■ **Page text**:
Wow. really? I've gotten 3 days before on the regular battery, and a week (!) with an extended when just sitting there.

I swap batteries before bed, so my battery is about 92% when i go to bed at 10pm, when I wake up at 8 and im at 86%. And im apparently not doing too good. Im seeing people who drop 1 or 2 percent overnight. Which is amazing to me. Try wifi. I have noticed that it is a huge improvement for me battery wise.


----------



## ERIFNOMI (Jun 30, 2011)

Ianxcom said:


> They sit on 3g and Wi-Fi all day. Doesn't seem practical to me to get a 4g phone and use only 3g. Also to be on wifi full time isn't practical if you leave the house at all.
> 
> I can usually get around 14 hours on 4g and moderate use.
> 
> ...


I'm on WiFi all the time, 3g if I leave the house (no LTE here) and I still don't get this magical battery life. My screen is probably on more than it's off though. But I hate it when people say it's a waste when someone gets an LTE phone and doesn't use LTE. Even if I had LTE I would still use WiFi at home.


----------



## -iD (Jun 28, 2011)

Try liquids rom. Amazing battery improvement. Uses imo kernel.

Sent from my Galaxy Nexus using Tapatalk


----------



## busterbrown77 (Aug 31, 2011)

miketoasty said:


> Read an article yesterday saying undervolting doesn't help battery life... Just stating what I read.


WHA WHA WHAT!?!?!

I spent like 2 days testing to see how low i could go....









Got a link for that?


----------



## busterbrown77 (Aug 31, 2011)

Oh one more thing. Try using Y5 battery saver. It automatically enables wifi when your near a remembered hotspot (how it works i have no idea). But it will enable and disable wifi for you. Pretty convenient. It does help a little.


----------



## det1034 (Dec 22, 2011)

Words with friends will smoke a battery regardless of what your running. But I can get 6 hours of screen time on apex with Franco's kernel. And Facebook should not drop your bat 10% in 10 min. I drop 1 -2% every ten min of browsing...also enable hot plug. And don't run multiple kernel apps especially if your rom has one baked in....typically causes complications like battery drain

Sent from my Galaxy Nexus using RootzWiki


----------



## lxetuo (Oct 11, 2011)

■ **Objective**: Write out the passage of the battery-life forum thread between "## ERIFNOMI (Jun" and "and moderate use.", inclusive, word for word.

■ **Raw data**:
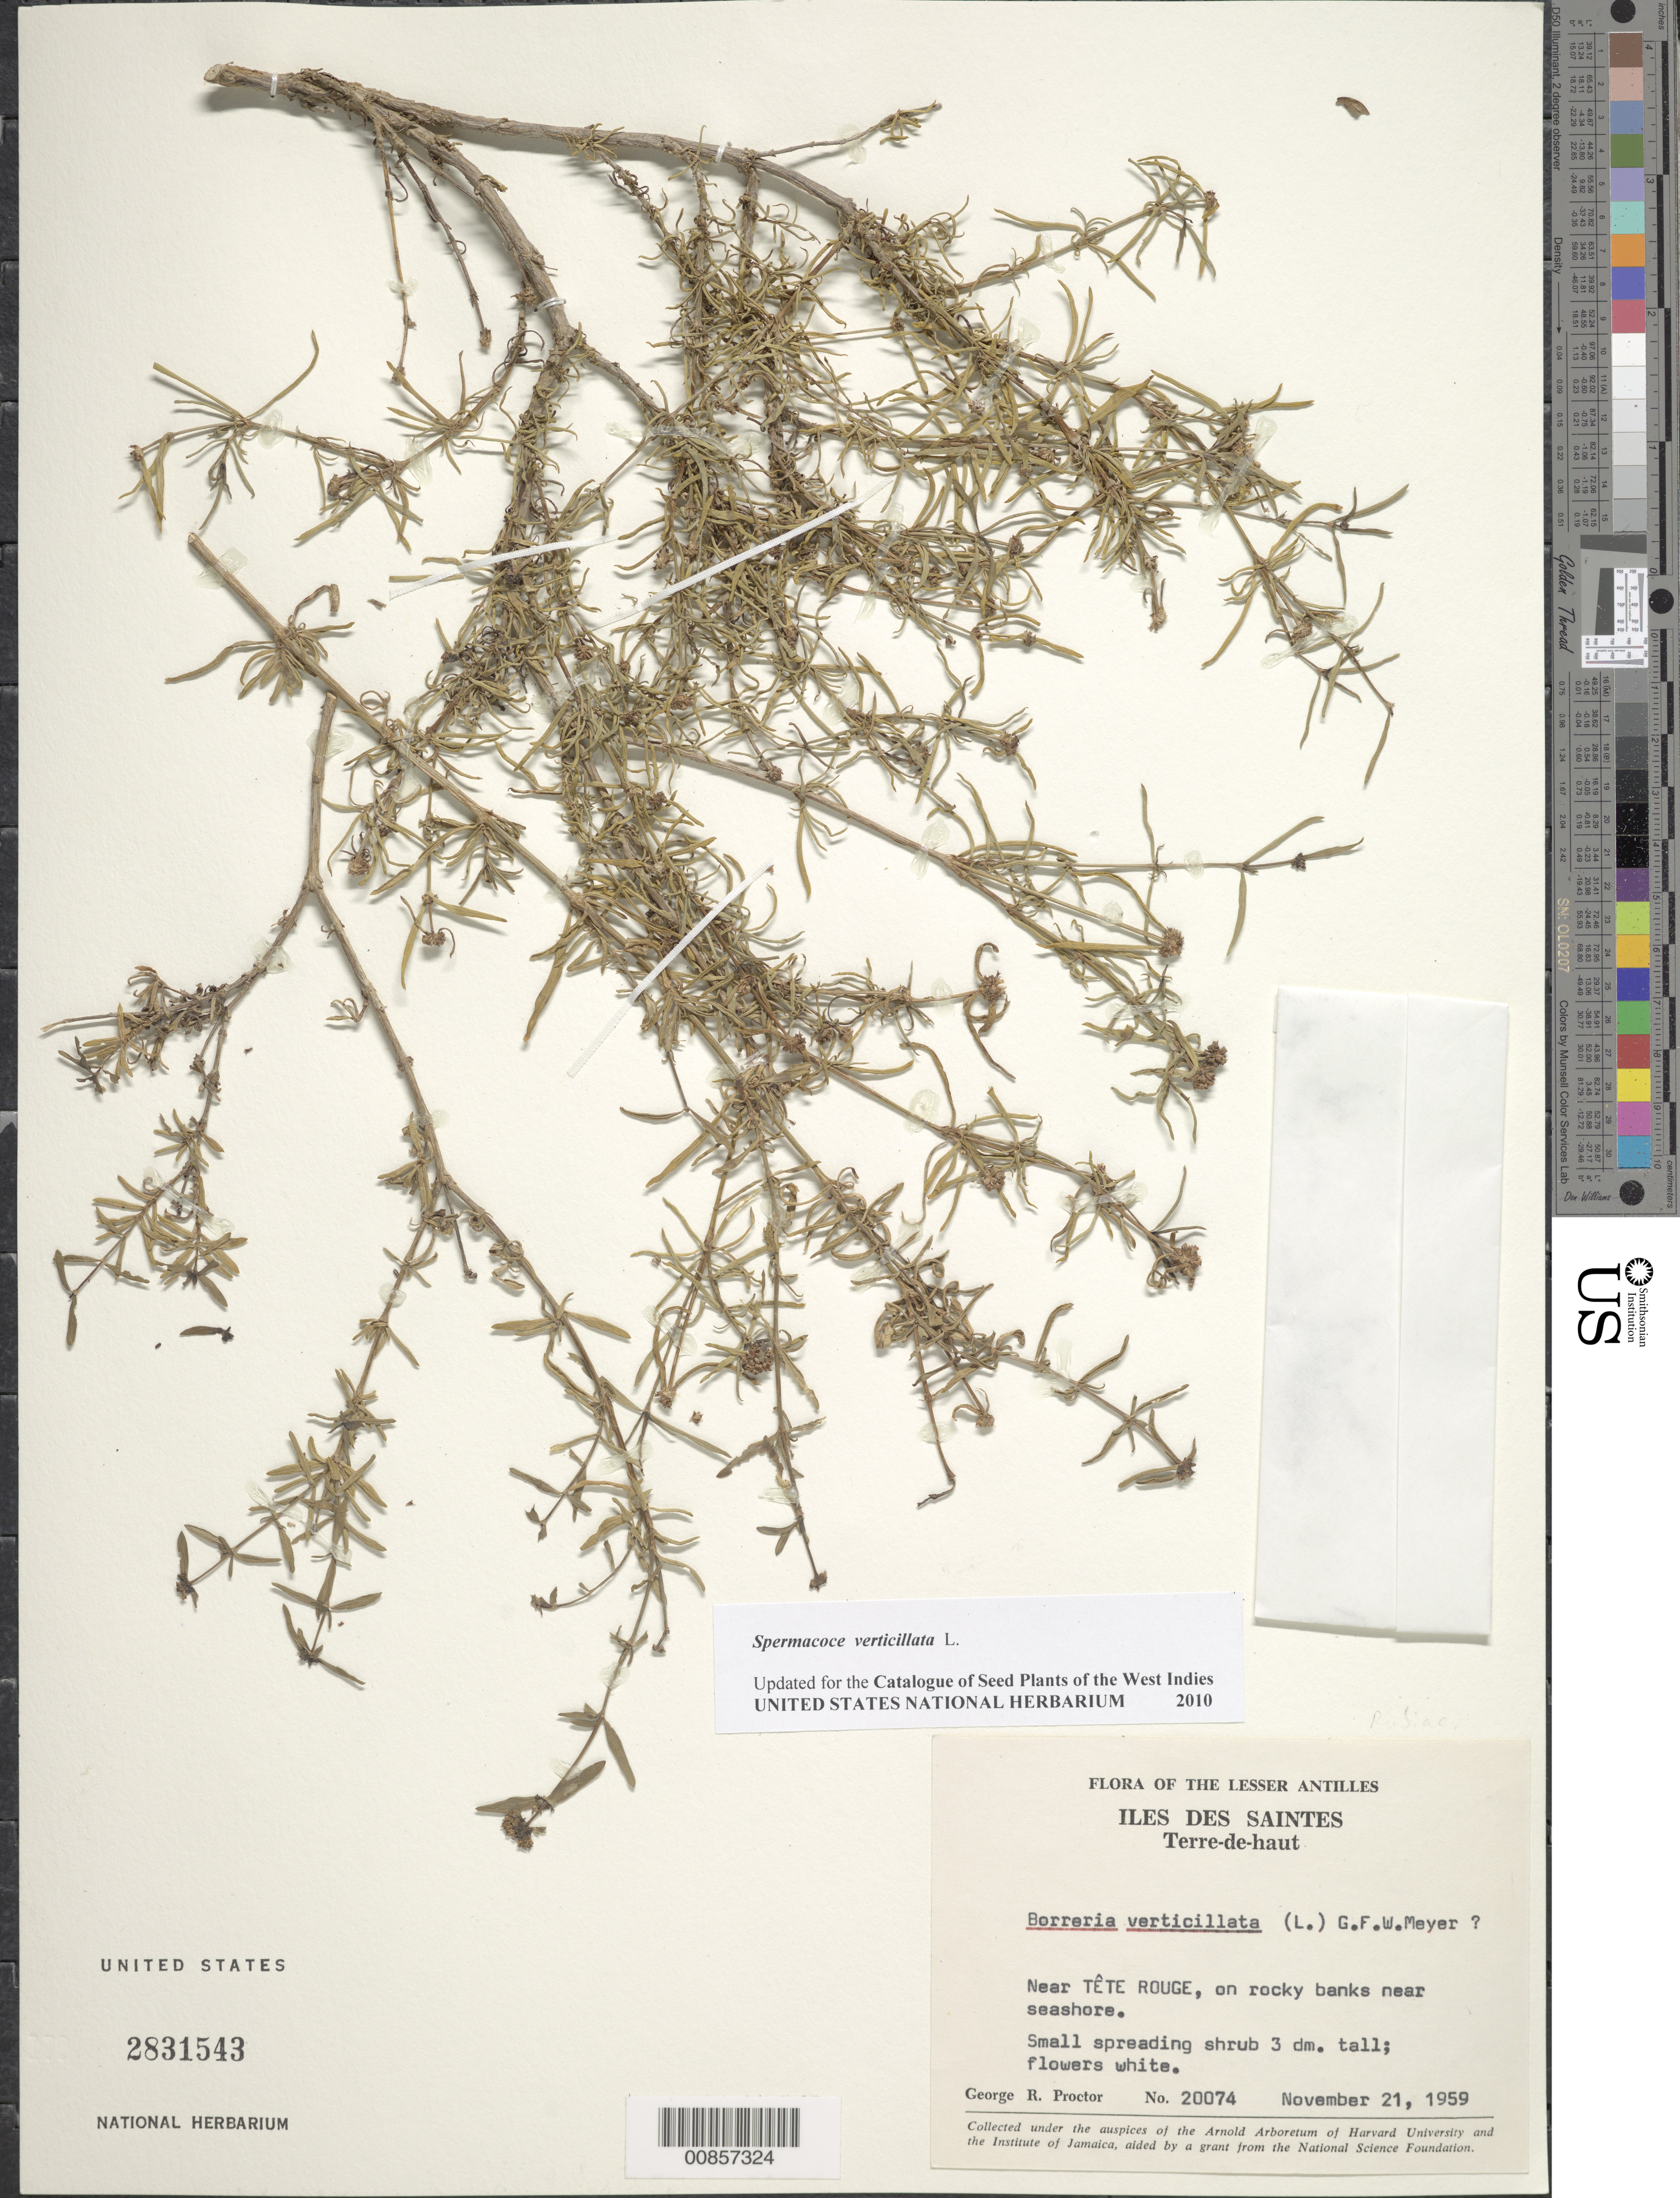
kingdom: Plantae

■ **Answer for this exercise**:
## ERIFNOMI (Jun 30, 2011)

Ianxcom said:


> They sit on 3g and Wi-Fi all day. Doesn't seem practical to me to get a 4g phone and use only 3g. Also to be on wifi full time isn't practical if you leave the house at all.
> 
> I can usually get around 14 hours on 4g and moderate use.